Has the Intelligence and Security Committee had an opportunity to question the National Security Adviser—not the deputy—about this matter? If the Minister says that he does not know, then he is the wrong Minister to be answering this urgent question. If he says that he does know, but he cannot say because that information is highly classified, let me assure him that the identities of witnesses interviewed at that level by the Intelligence and Security Committee are not private, but published whenever the Committee is minded to do so. Will he answer the question in a straightforward way: was the ISC given the opportunity to question the National Security Adviser?

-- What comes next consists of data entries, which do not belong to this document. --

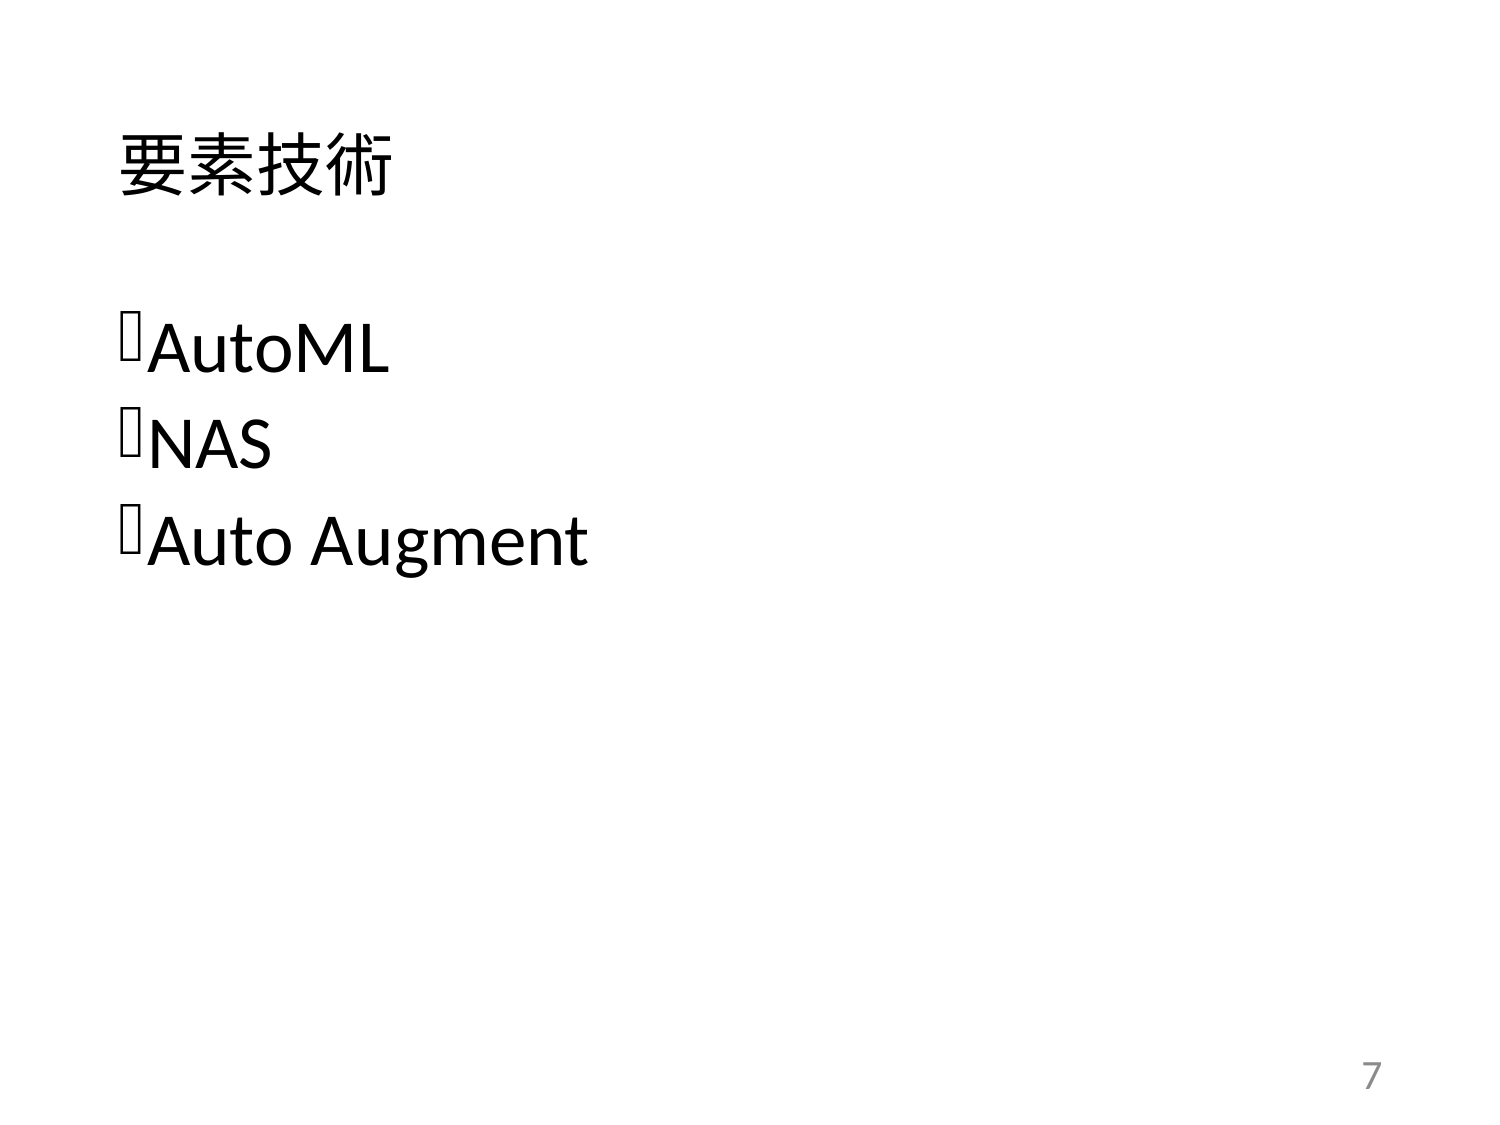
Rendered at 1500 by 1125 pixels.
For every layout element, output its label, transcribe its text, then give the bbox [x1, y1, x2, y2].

title 要素技術 [103, 60, 1398, 278]
slide_number 7 [1060, 1042, 1398, 1103]
list AutoML NAS Auto Augment [103, 299, 1398, 1014]
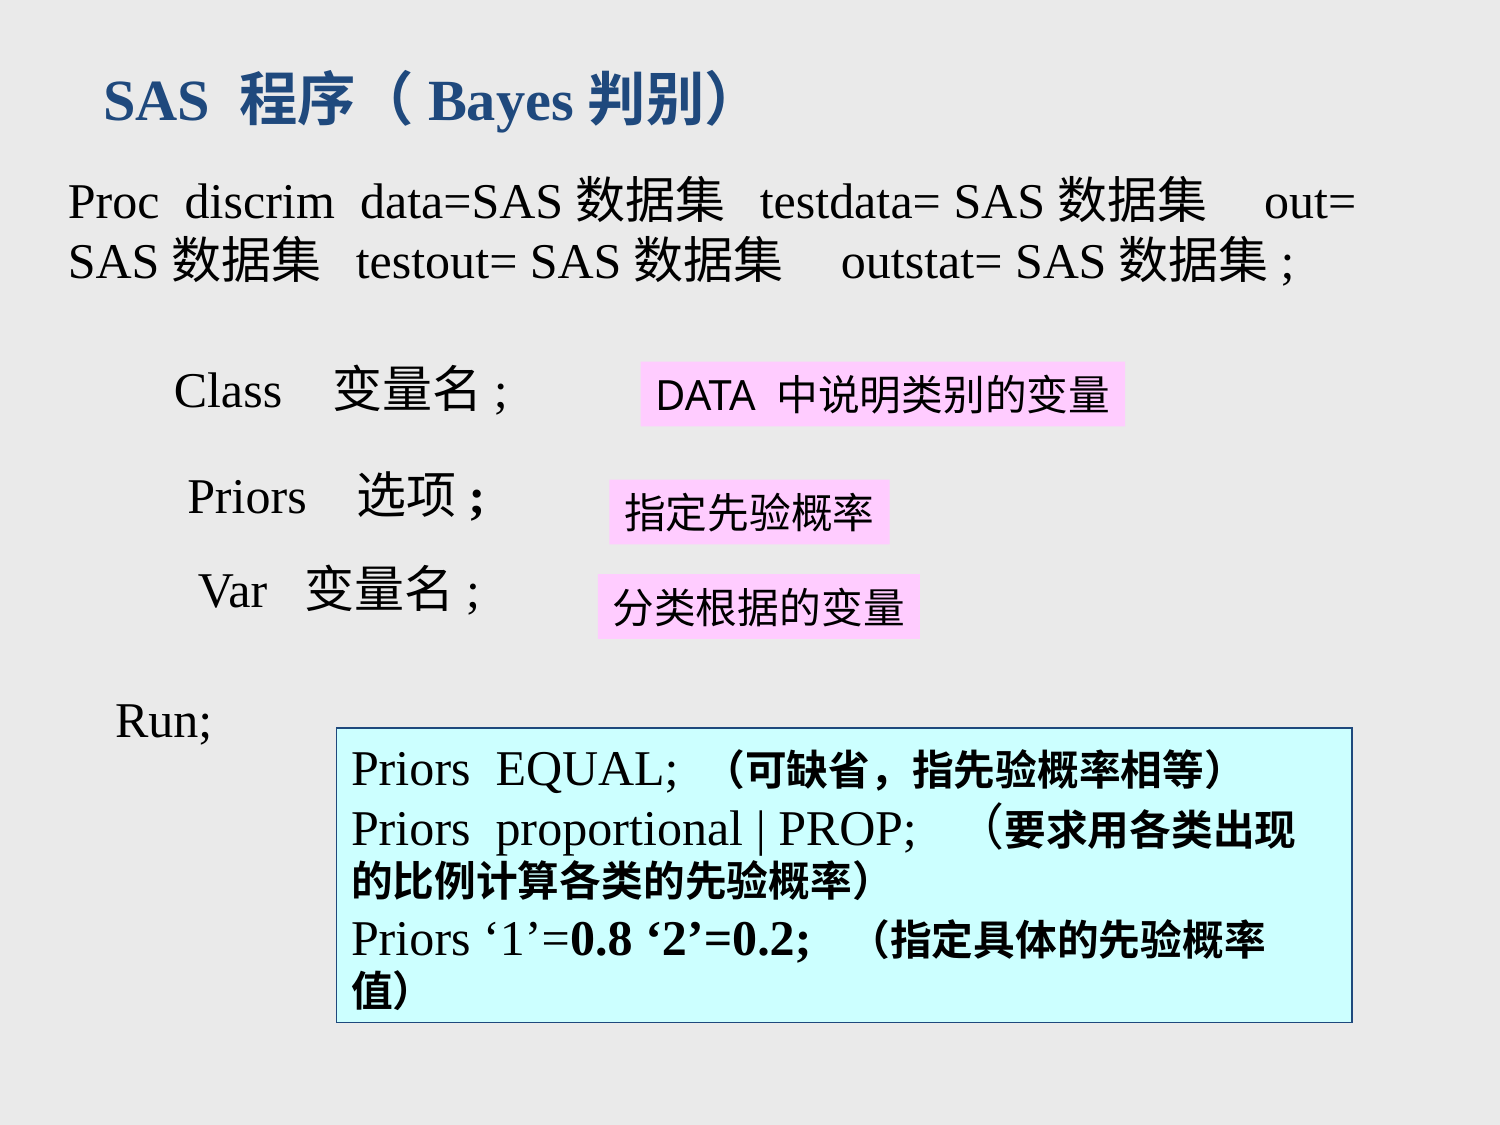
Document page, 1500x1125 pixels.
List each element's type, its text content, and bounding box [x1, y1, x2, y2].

text_box DATA 中说明类别的变量 [640, 361, 1126, 427]
text_box 分类根据的变量 [597, 574, 920, 639]
text_box Run; [100, 680, 228, 756]
text_box Priors EQUAL; （可缺省，指先验概率相等） Priors proportional | PROP; （要求用各类出现的比例计算各类的先验概率） Priors ‘1’=0.8 ‘2’=0.2; （指定具体的先验概率值） [336, 727, 1353, 1023]
text_box SAS 程序（Bayes判别） [88, 54, 883, 140]
text_box Var 变量名; [183, 550, 489, 626]
text_box Class 变量名; [159, 349, 523, 425]
text_box 指定先验概率 [609, 479, 890, 545]
text_box Proc discrim data=SAS数据集 testdata= SAS数据集 out= SAS数据集 testout= SAS数据集 outstat= SAS数据集; [53, 160, 1404, 296]
text_box Priors 选项; [172, 456, 500, 531]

It is for the ISC, not me, to comment on its proceedings. I can tell the right hon. Gentleman that national security is the first duty of Government. It is not appropriate for me in this instance to comment on any specific matters of national security, but as I continue to repeat, all relevant planning considerations will be taken into account when making a decision on this case.
I recognise the hon. Gentleman’s long-standing and passionate advocacy for people across the world to be able to practise their faith freely. In relation to the planning applications that are in front of us, all the relevant inquiry information was submitted as part of the independent public inquiry. At the point at which the inspector handed us a report, my Department sought further information specifically in relation to those redacted plans, so that we are able to take a decision that takes into account all the material planning considerations in this case. As I have said, we will issue that decision on or before 20 January.

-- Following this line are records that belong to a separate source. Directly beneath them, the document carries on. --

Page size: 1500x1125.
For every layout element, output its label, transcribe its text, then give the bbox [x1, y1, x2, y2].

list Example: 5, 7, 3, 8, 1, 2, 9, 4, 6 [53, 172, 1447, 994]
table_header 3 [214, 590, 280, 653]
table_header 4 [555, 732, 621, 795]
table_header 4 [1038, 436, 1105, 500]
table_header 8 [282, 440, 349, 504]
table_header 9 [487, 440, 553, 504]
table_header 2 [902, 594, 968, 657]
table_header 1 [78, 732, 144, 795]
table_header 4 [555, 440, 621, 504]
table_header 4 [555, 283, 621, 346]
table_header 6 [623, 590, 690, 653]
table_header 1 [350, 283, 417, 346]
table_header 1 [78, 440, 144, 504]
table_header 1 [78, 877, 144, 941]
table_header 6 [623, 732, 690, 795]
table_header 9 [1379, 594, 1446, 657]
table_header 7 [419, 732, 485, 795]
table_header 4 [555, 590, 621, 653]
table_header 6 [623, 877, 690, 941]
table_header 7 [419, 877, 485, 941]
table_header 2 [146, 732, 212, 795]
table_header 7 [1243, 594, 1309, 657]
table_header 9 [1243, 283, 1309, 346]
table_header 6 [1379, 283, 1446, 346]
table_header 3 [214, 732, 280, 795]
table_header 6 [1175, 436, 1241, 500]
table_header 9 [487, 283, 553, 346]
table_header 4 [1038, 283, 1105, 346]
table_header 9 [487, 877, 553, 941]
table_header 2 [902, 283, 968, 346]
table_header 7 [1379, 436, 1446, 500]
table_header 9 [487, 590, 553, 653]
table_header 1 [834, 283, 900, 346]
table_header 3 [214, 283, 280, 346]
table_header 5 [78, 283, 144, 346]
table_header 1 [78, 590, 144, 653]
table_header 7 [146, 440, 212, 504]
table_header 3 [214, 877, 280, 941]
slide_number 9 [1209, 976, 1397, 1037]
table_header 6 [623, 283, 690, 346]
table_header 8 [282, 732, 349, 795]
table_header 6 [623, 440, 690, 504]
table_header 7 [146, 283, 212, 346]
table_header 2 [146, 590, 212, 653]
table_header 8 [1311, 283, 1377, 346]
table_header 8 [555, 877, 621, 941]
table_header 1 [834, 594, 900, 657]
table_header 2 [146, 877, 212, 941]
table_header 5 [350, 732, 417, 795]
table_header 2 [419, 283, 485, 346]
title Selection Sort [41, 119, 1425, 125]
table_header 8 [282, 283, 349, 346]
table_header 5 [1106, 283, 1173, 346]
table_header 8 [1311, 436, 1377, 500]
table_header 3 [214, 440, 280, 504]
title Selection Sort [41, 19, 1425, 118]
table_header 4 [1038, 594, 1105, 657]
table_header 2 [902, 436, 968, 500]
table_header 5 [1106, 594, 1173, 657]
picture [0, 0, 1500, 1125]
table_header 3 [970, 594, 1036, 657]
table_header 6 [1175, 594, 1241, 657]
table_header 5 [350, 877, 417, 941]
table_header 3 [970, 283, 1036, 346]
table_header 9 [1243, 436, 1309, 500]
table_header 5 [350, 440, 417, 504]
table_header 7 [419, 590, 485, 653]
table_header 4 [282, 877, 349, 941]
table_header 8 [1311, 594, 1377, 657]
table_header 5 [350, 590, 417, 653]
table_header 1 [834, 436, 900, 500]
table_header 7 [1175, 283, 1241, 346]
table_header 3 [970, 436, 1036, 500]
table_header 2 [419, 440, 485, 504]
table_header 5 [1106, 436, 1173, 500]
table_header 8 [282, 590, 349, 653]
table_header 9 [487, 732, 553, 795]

On a point of order, Madam Deputy Speaker. I was hoping to ask this point of order of Mr Speaker, because it is a little difficult for you, not having been here for most of the urgent question. At the start of the urgent question, Mr Speaker made it clear that he was surprised that a Minister was being put up who would not be able to answer questions, being a Planning Minister, rather than a Security Minister being put up, who would be able to answer questions.
In my 28 years in this House, I have attended many ministerial statements and the questioning that follows, and many urgent questions since they were introduced. Never before has there been an occasion that I have seen where every question asked on both sides of the House was deeply hostile, as was the case today, regarding what the Government were proposing to do. My question is this: if my hon. Friend the Member for Rutland and Stamford (Alicia Kearns) were to reapply to Mr Speaker for a similar urgent question in anticipation that an appropriate Minister—a Security Minister—will be put up to answer it, would that be within the rules of parliamentary order and practice?

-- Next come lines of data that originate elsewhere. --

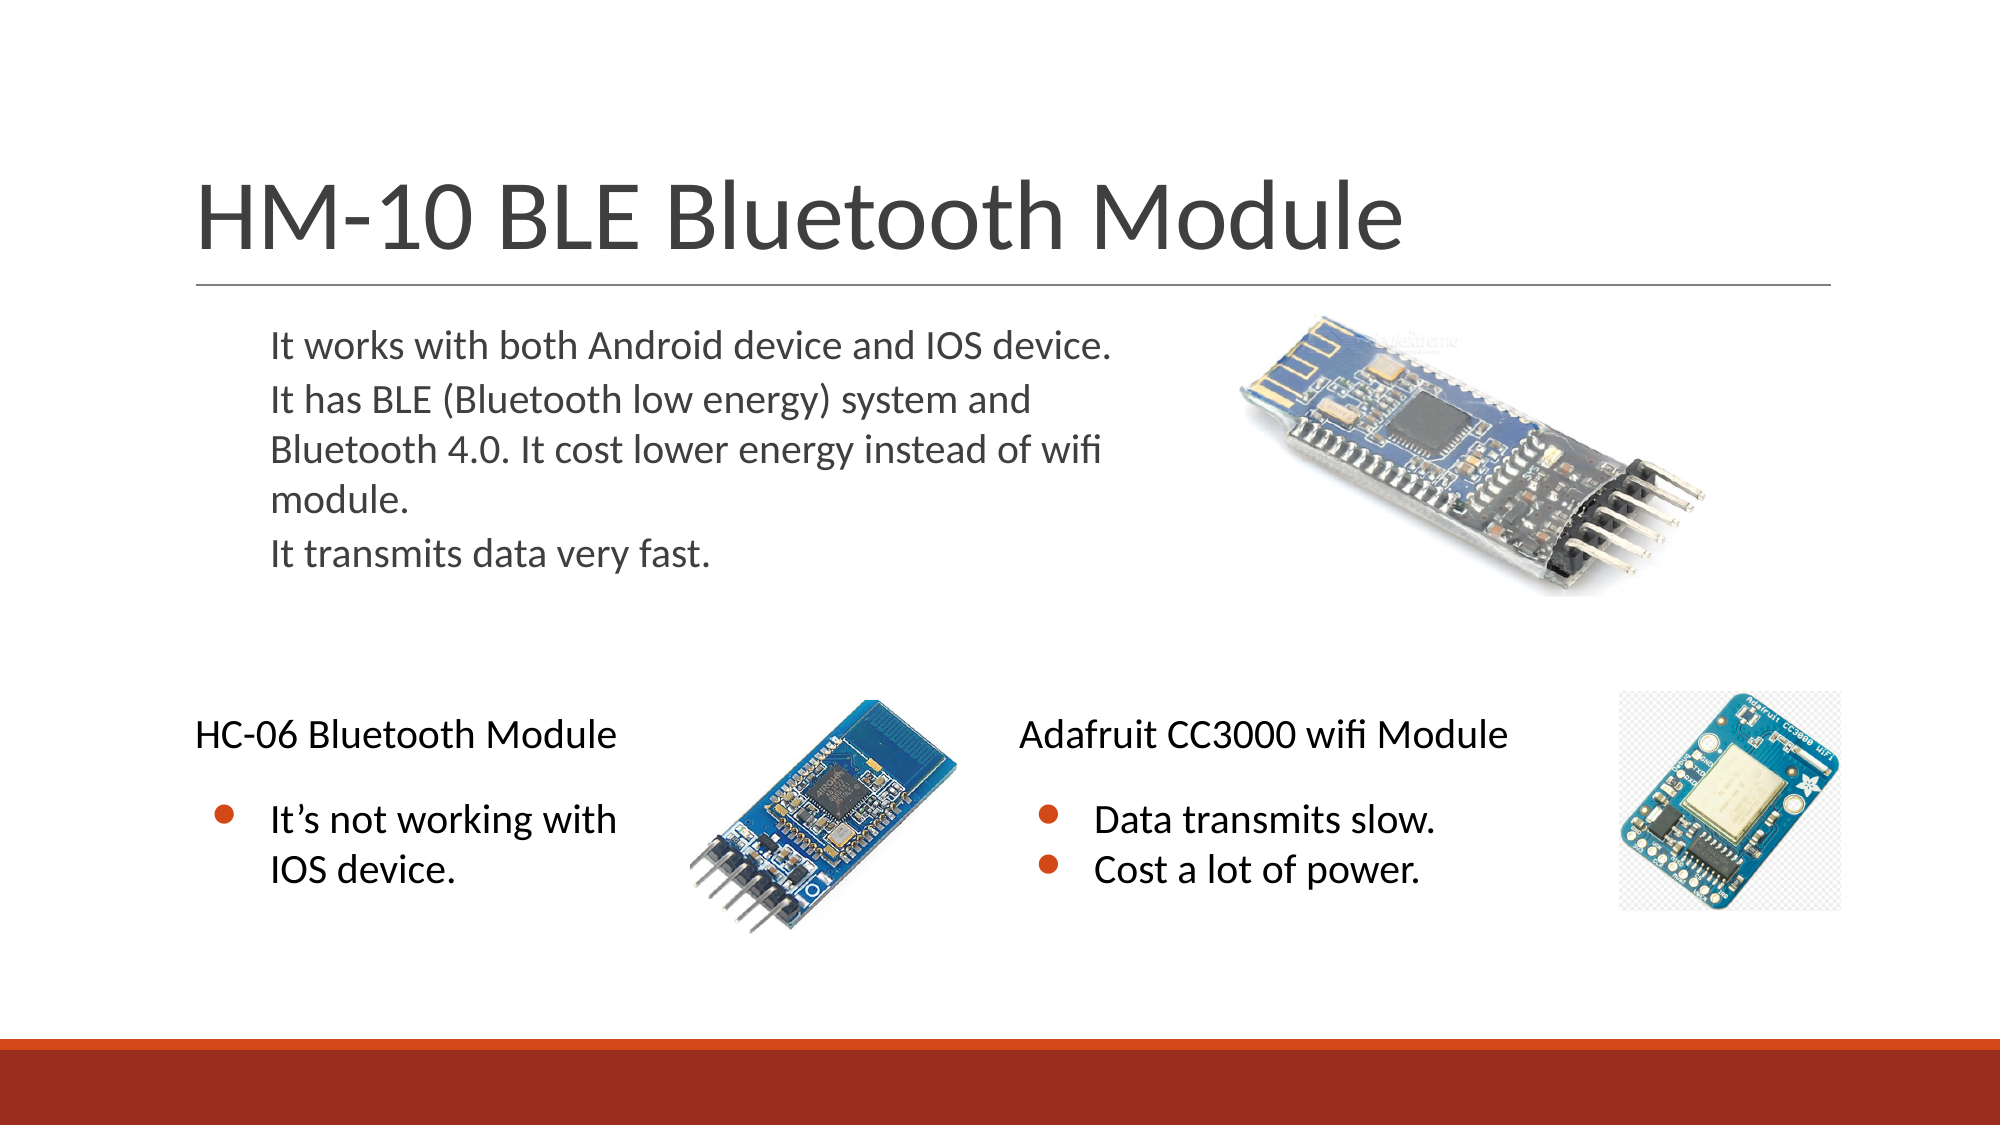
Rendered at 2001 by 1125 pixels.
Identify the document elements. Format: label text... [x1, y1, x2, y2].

text_box Adafruit CC3000 wifi Module Data transmits slow. Cost a lot of power. [1004, 691, 1574, 919]
list It works with both Android device and IOS device. It has BLE (Bluetooth low energy) system and Bluetooth 4.0. It cost lower energy instead of wifi module. It transmits data very fast. [180, 302, 1147, 618]
text_box HC-06 Bluetooth Module It’s not working with IOS device. [180, 691, 645, 947]
title HM-10 BLE Bluetooth Module [180, 47, 1830, 285]
picture [690, 699, 959, 939]
picture [1618, 691, 1841, 912]
picture [1226, 309, 1716, 609]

Further to that point of order, Madam Deputy Speaker. With due respect to the Minister, I submitted this urgent question as the shadow National Security Minister for the Security Minister in the Home Office to answer. How do we in this House get answers on the focus that we have? All questions bar two were on national security, not on planning. The more than capable and diligent Security Minister was forced to sit on the Front Bench, silenced, while his colleague attempted to answer those questions that should have been allowed to be put to him.